Colombier – Pigeonnier
Un colombier est à l’époque féodale un édifice destiné à loger et à élever des pigeons. Le colombier, est l’héritier du columbarium romain, il est d’ailleurs nommé plus souvent pigeonnier.
Depuis le XVIIIe siècle, le terme de colombier peut désigner une forme de tour, indépendant des autres bâtiments, qui est de diverses formes : circulaire, carré, octogonale, rectangulaire.
Le colombier est souvent d’origine médiévale, tandis que le pigeonnier est plutôt contemporain.
La définition d’un pigeonnier selon Viollet-le-Duc : « Bâtiment destiné à contenir des troupes de pigeons et à leur permettre de pondre et de couver leurs œufs à l’abri des intempéries ».
L’intérieur du colombier, c’est l’espace imparti aux pigeons, il est principalement divisé en nichoirs aussi appelés boulins. Chaque boulin est le logement d’un couple de pigeons. (La fiente est une fumure recherchée.)
C’est le nombre de boulins qui indique la capacité du pigeonnier, c’était un signe extérieur de richesse, car le nombre de boulins est proportionnel à la surface des terres exploitées, possédées, il est difficile de dater ces bâtiments, les plus anciens colombiers sont du XIVe siècle, les pigeonniers des XVIIe-XVIIIe siècles, car après l’abolition des privilèges, lors de la révolution, de nombreux pigeonniers sont construits, beaucoup de pigeonniers datent donc du XIXe siècle.
Chaque boulin correspondait à la possession d’un arpent, carré (ou acre) de terre, c’est-à-dire 50 ares ou 5 000 m² multipliés par le nombre de boulins divisés par 2 = y hectares.
Le pigeonnier c’est aussi un signe de richesse, d’où certaines tricheries dans la comptabilité du nombre de boulins déclarés sont apparues, de façon à surestimer ses terres, car certains propriétaires malins rajoutaient de faux boulins pour faire croire qu’ils avaient beaucoup plus de terre afin de mieux marier leurs enfants, d’où l’origine de l’expression « se faire pigeonner ».
Les mutations agricoles des temps modernes, par l’introduction des cultures fourragères comme la betterave, ont condamné insensiblement l’intérêt nourricier et la rentabilité de l’élevage en colombier.
Dans un extrait d’« Un cours complet d’agriculture » d’Antoine Parmentier, tome douzième, p. 419-425, Marchant, 1805, on peut lire « […] que l’on peut donc considérer cet oiseau comme le meilleur sarcleur et le plus utile que le laboureur puisse employer, car, ce ne sont pas les herbes qu’il enlève, comme la main de l’homme qui en laisse les racines, c’est du principe de ces mauvaises herbes qu’il purge les terres, en ramassant les graines qui reviennent à leur surface pendant les différents labours, ou celles qui se sèment d’elles-mêmes dans les intervalles d’un labour à l’autre, il sait en débarrasser la terre, mieux qu’on ne ferait avec un crible. »
Pendant le moyen âge, la construction d’un colombier était un privilège réservé à la féodalité. Un colombier est construit en maçonnerie.

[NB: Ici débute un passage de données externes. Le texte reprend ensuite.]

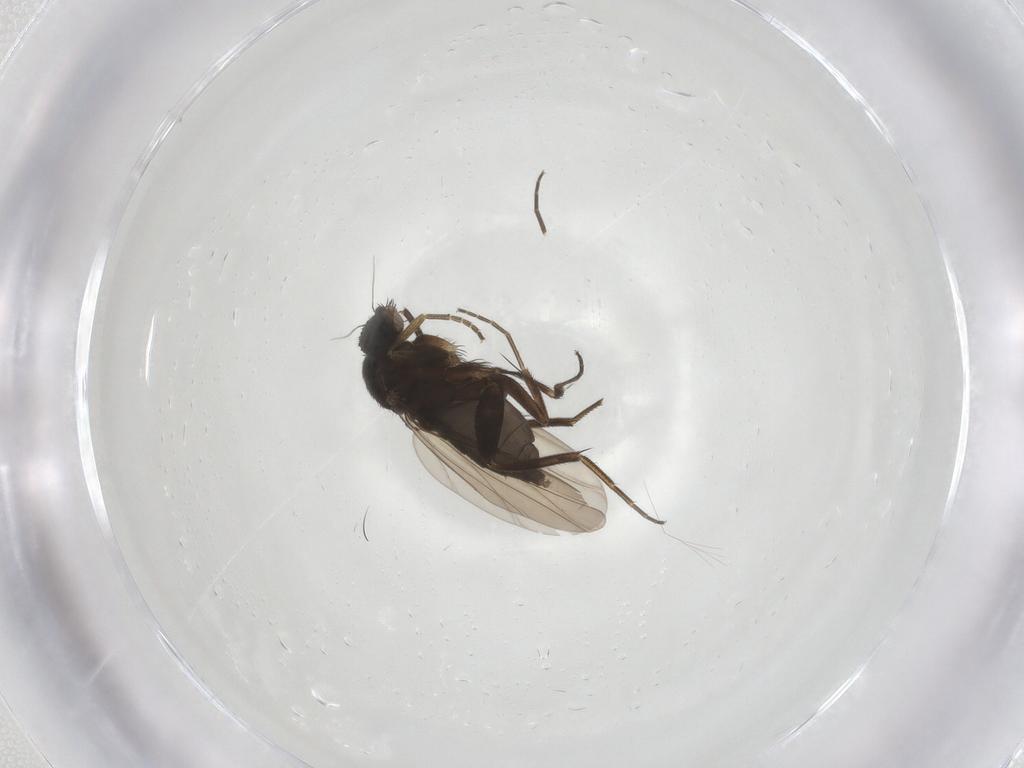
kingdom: Animalia
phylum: Arthropoda
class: Insecta
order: Diptera
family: Phoridae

La construction d’un pigeonnier était donc une affaire importante. Tous les châteaux possédaient un ou plusieurs pigeonniers, les manoirs, demeures des chevaliers, petits châteaux sans tours ni donjons, pouvaient encore posséder un pigeonnier. Il n’est pas besoin de dire que les abbés, qui étaient tous seigneurs féodaux, et qui possédaient les établissements agricoles, les mieux exploités pendant le moyen âge, avaient des pigeonniers dans les cours des abbayes, dans les fermes qui en dépendaient, les prieurés et les obédiences. Les propriétaires de trente-six arpents avaient le droit de joindre à leur habitation, un pigeonnier en bois de seize pieds de hauteur et pouvant contenir seulement de soixante à cent vingt boulins. On entend par boulins du grec: bôlos, les trous pratiqués dans les colombiers et destinés à la ponte des œufs de pigeons.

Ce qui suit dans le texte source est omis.